The thing that disturbs many people about the age we're living in, whether they are intellectual liberals and bible-thumping conservatives, is that the modern U.S. government has more in common with the medieval Catholic Church than a modern democratic state, or the constitutional republic that America was meant to be. The ideal and the real in American politics are poles apart, but the public perception of this fact is slowly moving in the right direction so there is reason to hope.
III. A Ruling Elite With A Hidden Global Agenda
America does not have a constitutional, freely elected government.
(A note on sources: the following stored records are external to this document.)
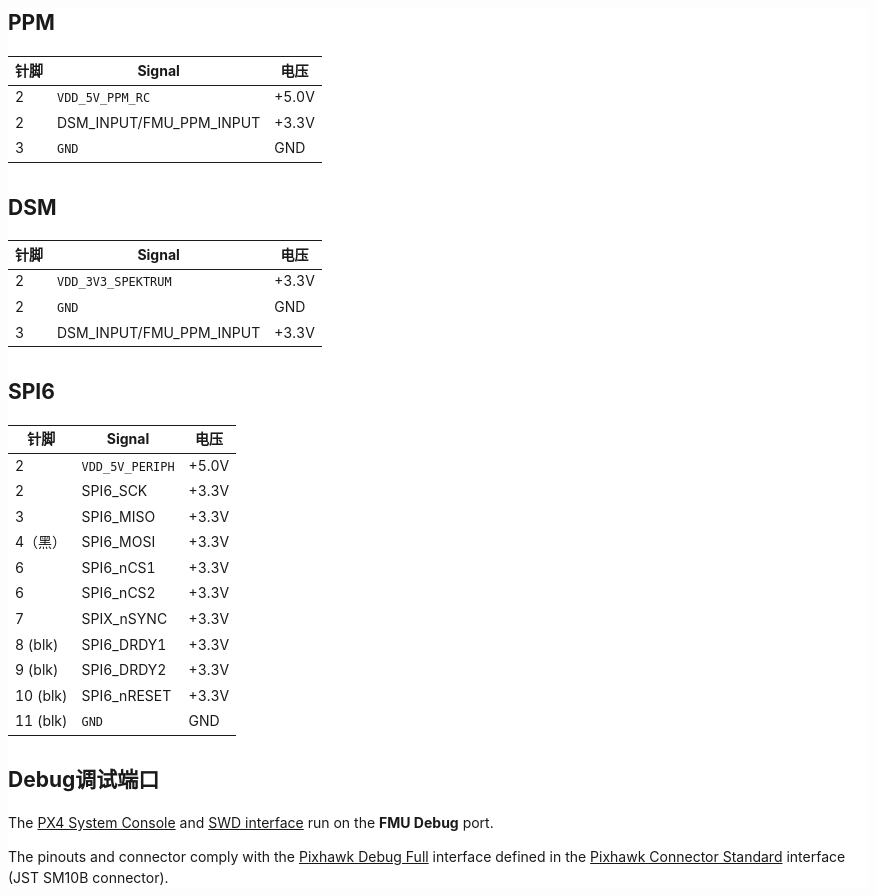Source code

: ## PPM

| 针脚 | Signal                    | 电压    |
| -- | ------------------------- | ----- |
| 2  | `VDD_5V_PPM_RC`           | +5.0V |
| 2  | DSM_INPUT/FMU_PPM_INPUT | +3.3V |
| 3  | `GND`                     | GND   |

## DSM

| 针脚 | Signal                    | 电压    |
| -- | ------------------------- | ----- |
| 2  | `VDD_3V3_SPEKTRUM`        | +3.3V |
| 2  | `GND`                     | GND   |
| 3  | DSM_INPUT/FMU_PPM_INPUT | +3.3V |

## SPI6

| 针脚       | Signal          | 电压    |
| -------- | --------------- | ----- |
| 2        | `VDD_5V_PERIPH` | +5.0V |
| 2        | SPI6_SCK        | +3.3V |
| 3        | SPI6_MISO       | +3.3V |
| 4（黑）     | SPI6_MOSI       | +3.3V |
| 6        | SPI6_nCS1       | +3.3V |
| 6        | SPI6_nCS2       | +3.3V |
| 7        | SPIX_nSYNC      | +3.3V |
| 8 (blk)  | SPI6_DRDY1      | +3.3V |
| 9 (blk)  | SPI6_DRDY2      | +3.3V |
| 10 (blk) | SPI6_nRESET     | +3.3V |
| 11 (blk) | `GND`           | GND   |

## Debug调试端口

The [PX4 System Console](../debug/system_console.md) and [SWD interface](../debug/swd_debug.md) run on the **FMU Debug** port.

The pinouts and connector comply with the [Pixhawk Debug Full](../debug/swd_debug.md#pixhawk-debug-full) interface defined in the [Pixhawk Connector Standard](https://github.com/pixhawk/Pixhawk-Standards/blob/master/DS-009%20Pixhawk%20Connector%20Standard.pdf) interface (JST SM10B connector).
America is ruled by a ruthless and cruel plutocracy who hate the ideas of self-government and freedom. Inside the head of the beast in Washington there is a secret ruling class consisting of international banking interests, monopolistic corporations, and powerful political families such as the Bushes, Rockefellers, and Rothschilds who control the government of the United States through the private Federal Reserve Bank, and the increasingly privatized CIA. Pretty soon, the entire U.S. government will become privatized and owned by a power elite that is anti-free market, anti-competition, anti-rule of law, anti-freedom, and anti-equality.
A key vehicle through which this ruling oligarchical elite meet and discuss global policy is the Pilgrims Society, a British-U.S. secret society created in 1902. Its membership includes Henry Kissinger, former Secretary of State Alexander Haig, former Federal Reserve Chairman Paul Volcker, Secretary of the Treasury Timothy Geithner, and Queen Elizabeth II.
The aim of this elitist secret society and others like it is to phase out nation states, end democratic self-determination, and build a dictatorial new world order with the parasitic elites of England and the U.S. at the epicenter.
Until now this parasitic elite have kept their tyrannical goals hidden from public view, but we are slowly beginning to witness the coming out party of their privately owned, dictatorial world government. However, the party may not last long because 99% of the people of the world are excluded.
Sources:
1. Dan Hind. The Threat to Reason: How the Enlightenment was Hijacked and How We Can Reclaim It. 2007. Verso: London. Pg. 114.
2. Hind. Pg. 115-116.
3. Hind. Pg. 116.
4. Hind. Pg. 131.
5. Northrop Frye. Fearful Symmetry: A Study of William Blake. 1947. Princeton University Press: New Jersey. Pg. 56.